__YOUR ASSIGNMENT__
Would you copy the entries that follow exactly, leaving out every picture?
******
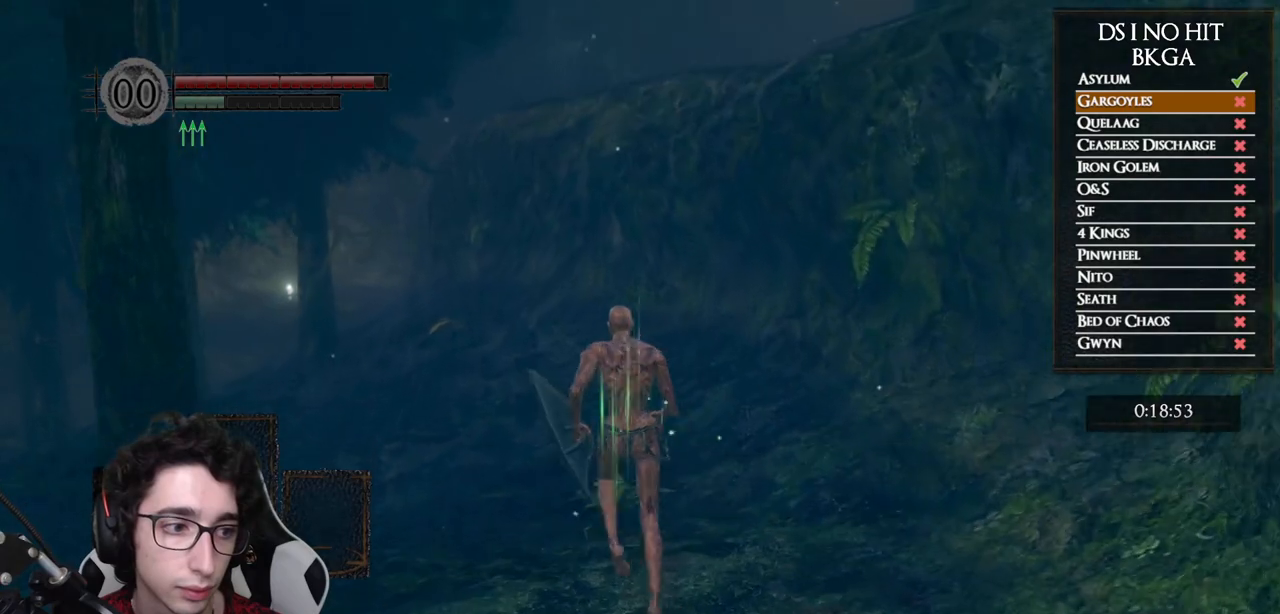
{"buttons": ["B"], "left_stick": "up", "right_stick": "center", "events": [[100, "B", "down"]]}
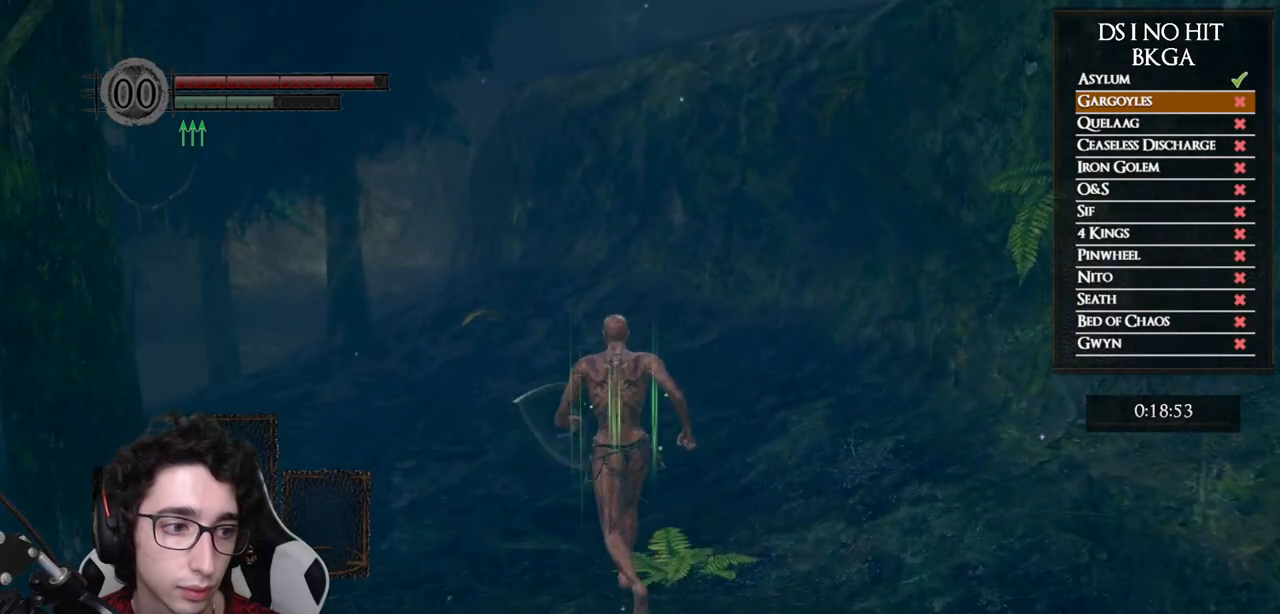
{"buttons": ["B"], "left_stick": "up", "right_stick": "center", "events": []}
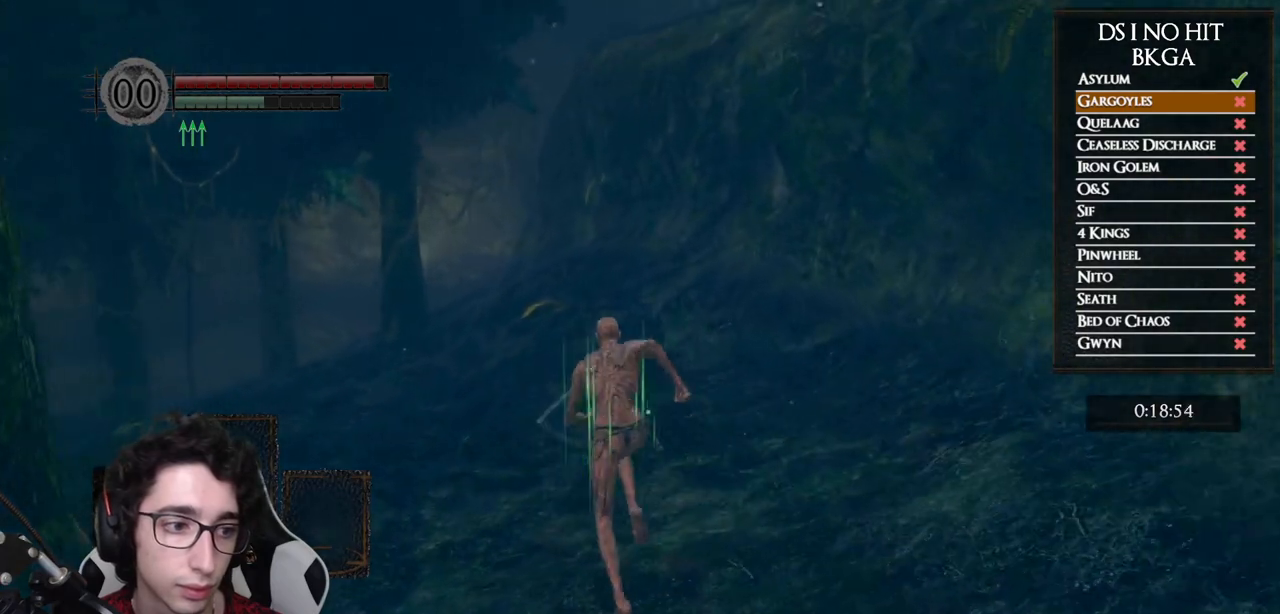
{"buttons": ["B"], "left_stick": "up", "right_stick": "center", "events": []}
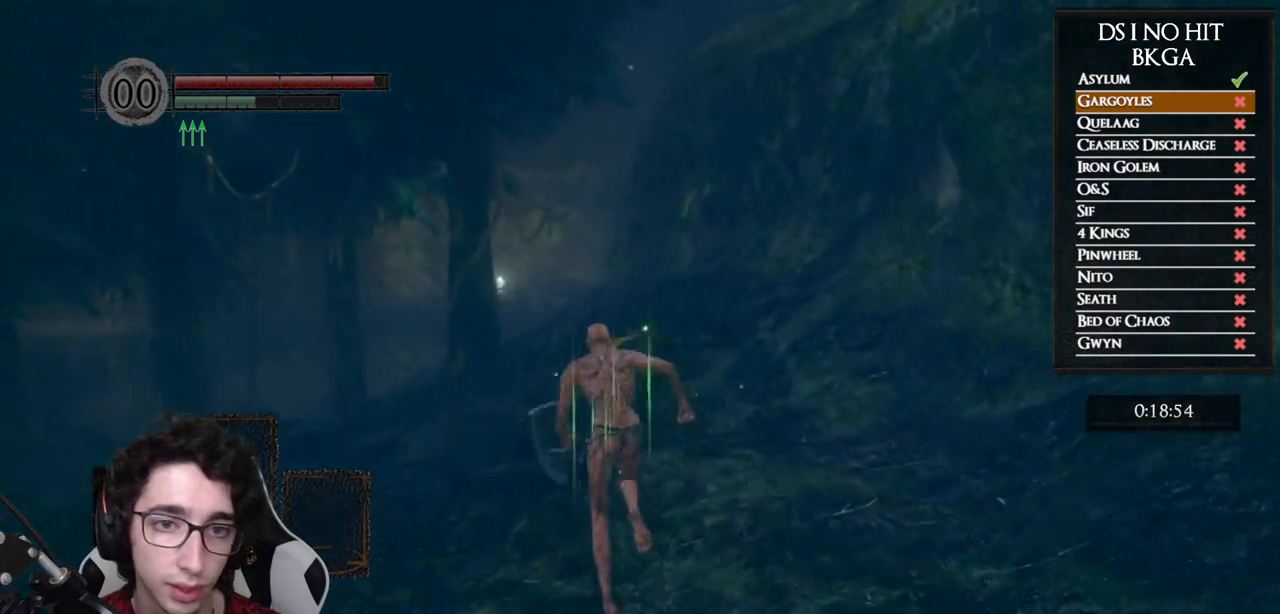
{"buttons": ["B"], "left_stick": "up", "right_stick": "center", "events": []}
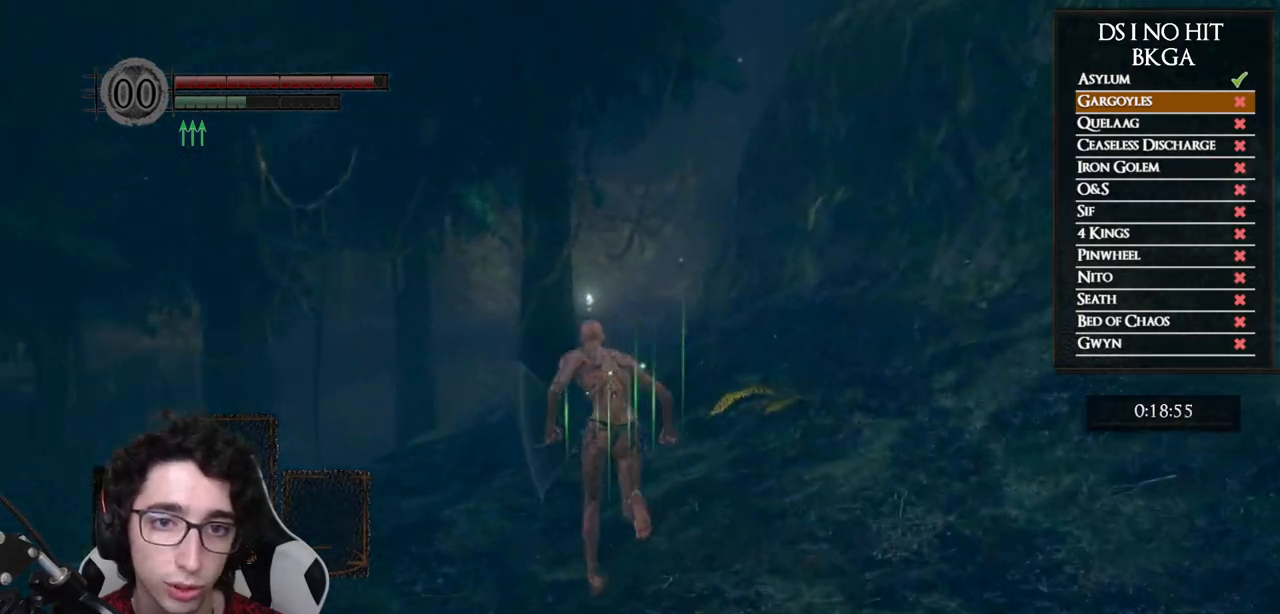
{"buttons": [], "left_stick": "up-left", "right_stick": "center", "events": [[300, "B", "up"], [383, "B", "down"], [417, "left_stick", "up-left"], [483, "B", "up"]]}
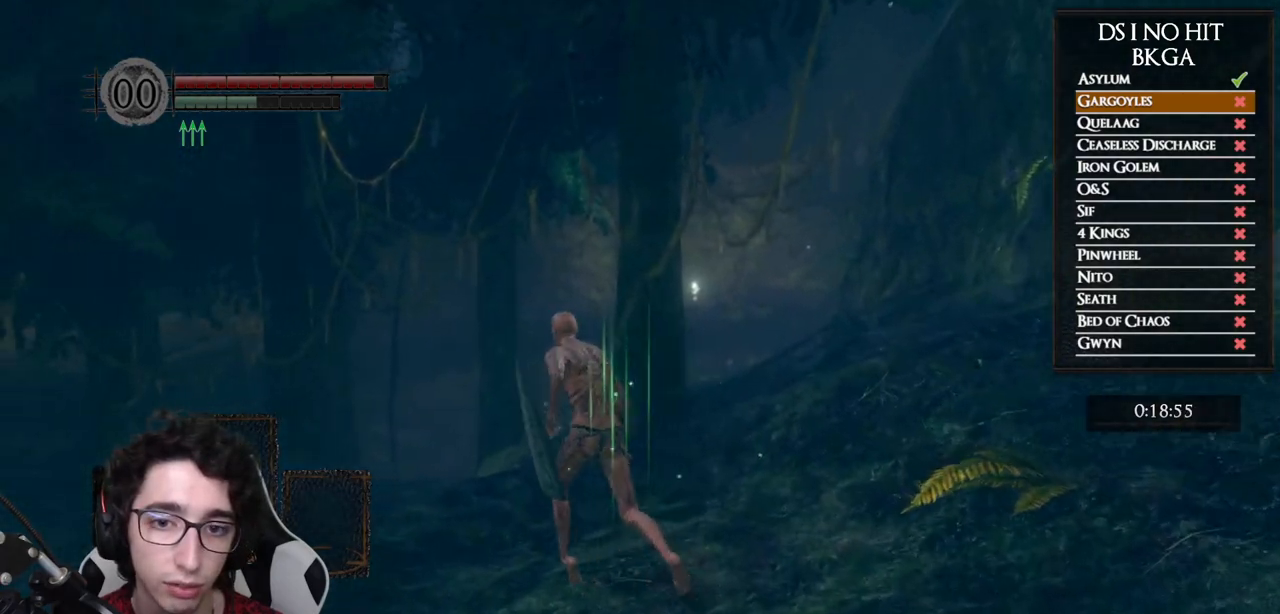
{"buttons": [], "left_stick": "up-left", "right_stick": "center", "events": [[50, "B", "down"], [133, "B", "up"], [200, "B", "down"], [317, "B", "up"], [367, "B", "down"], [467, "B", "up"]]}
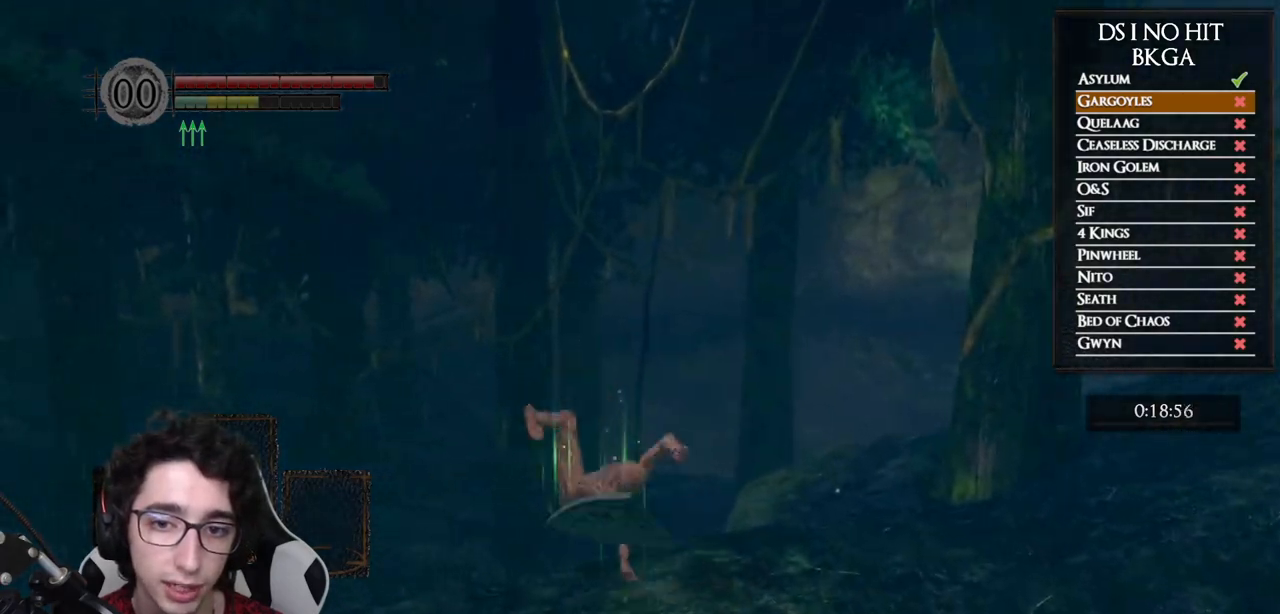
{"buttons": [], "left_stick": "up-left", "right_stick": "center", "events": [[33, "B", "down"], [133, "B", "up"], [183, "B", "down"], [283, "B", "up"]]}
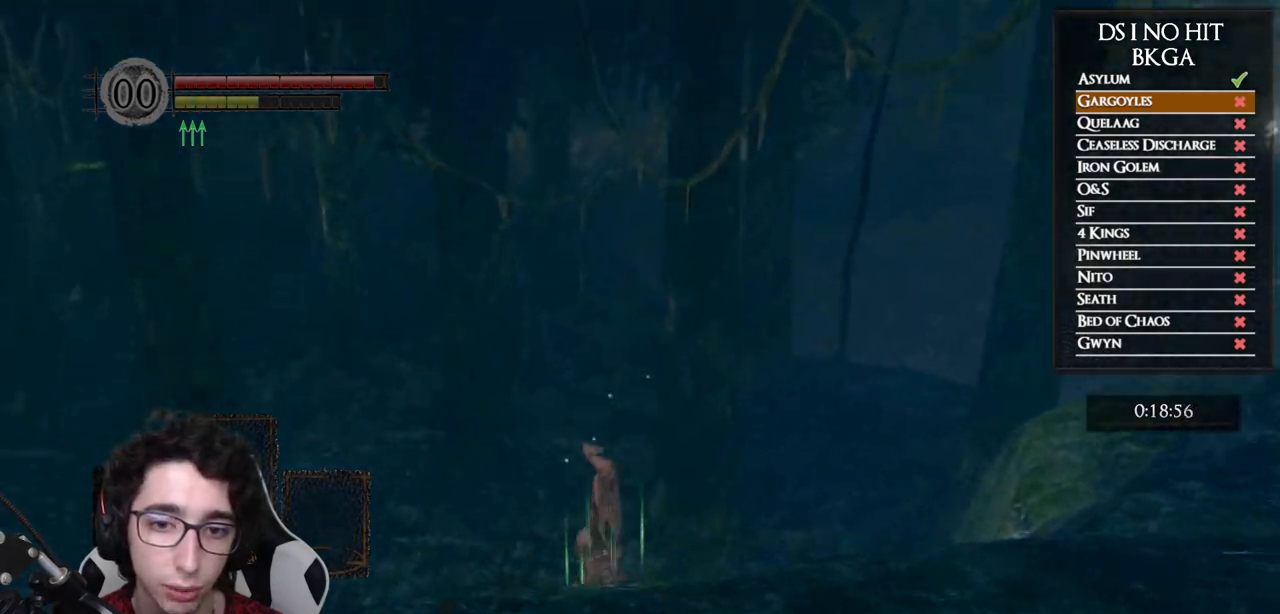
{"buttons": [], "left_stick": "up-left", "right_stick": "center", "events": [[167, "right_stick", "up"], [250, "right_stick", "center"], [367, "right_stick", "up"], [500, "right_stick", "center"]]}
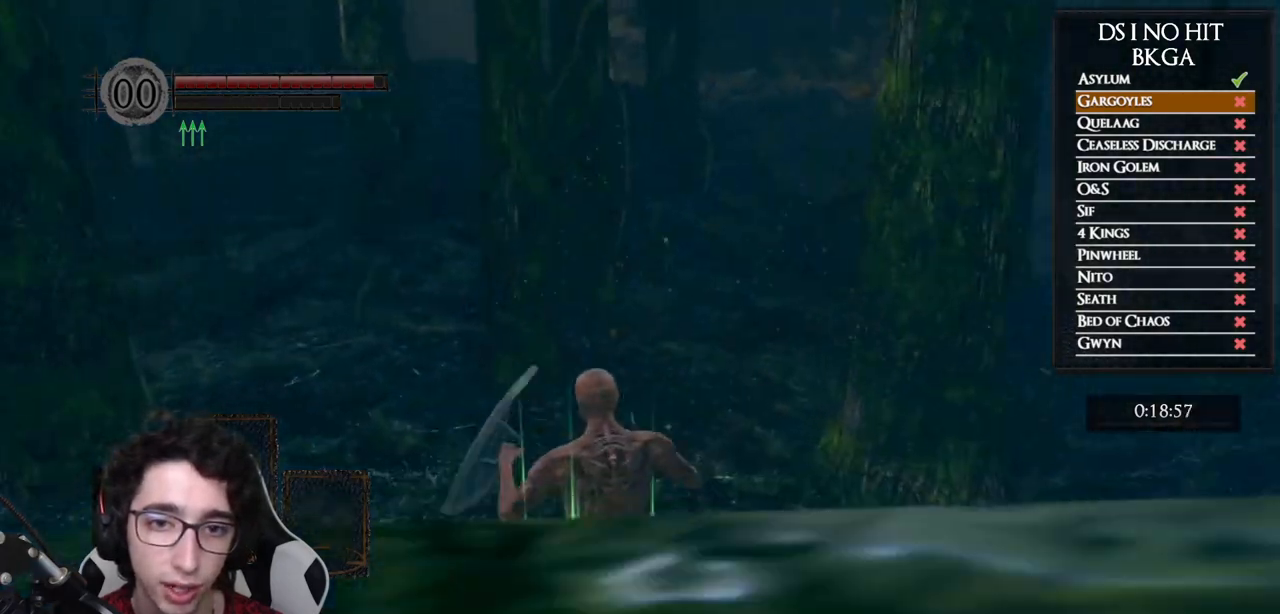
{"buttons": ["B"], "left_stick": "up", "right_stick": "center", "events": [[200, "B", "down"], [467, "left_stick", "up"]]}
******
__ANSWER TO THIS TASK__
{"buttons": ["B"], "left_stick": "up", "right_stick": "center", "events": [[100, "B", "down"]]}
{"buttons": ["B"], "left_stick": "up", "right_stick": "center", "events": []}
{"buttons": ["B"], "left_stick": "up", "right_stick": "center", "events": []}
{"buttons": ["B"], "left_stick": "up", "right_stick": "center", "events": []}
{"buttons": [], "left_stick": "up-left", "right_stick": "center", "events": [[300, "B", "up"], [383, "B", "down"], [417, "left_stick", "up-left"], [483, "B", "up"]]}
{"buttons": [], "left_stick": "up-left", "right_stick": "center", "events": [[50, "B", "down"], [133, "B", "up"], [200, "B", "down"], [317, "B", "up"], [367, "B", "down"], [467, "B", "up"]]}
{"buttons": [], "left_stick": "up-left", "right_stick": "center", "events": [[33, "B", "down"], [133, "B", "up"], [183, "B", "down"], [283, "B", "up"]]}
{"buttons": [], "left_stick": "up-left", "right_stick": "center", "events": [[167, "right_stick", "up"], [250, "right_stick", "center"], [367, "right_stick", "up"], [500, "right_stick", "center"]]}
{"buttons": ["B"], "left_stick": "up", "right_stick": "center", "events": [[200, "B", "down"], [467, "left_stick", "up"]]}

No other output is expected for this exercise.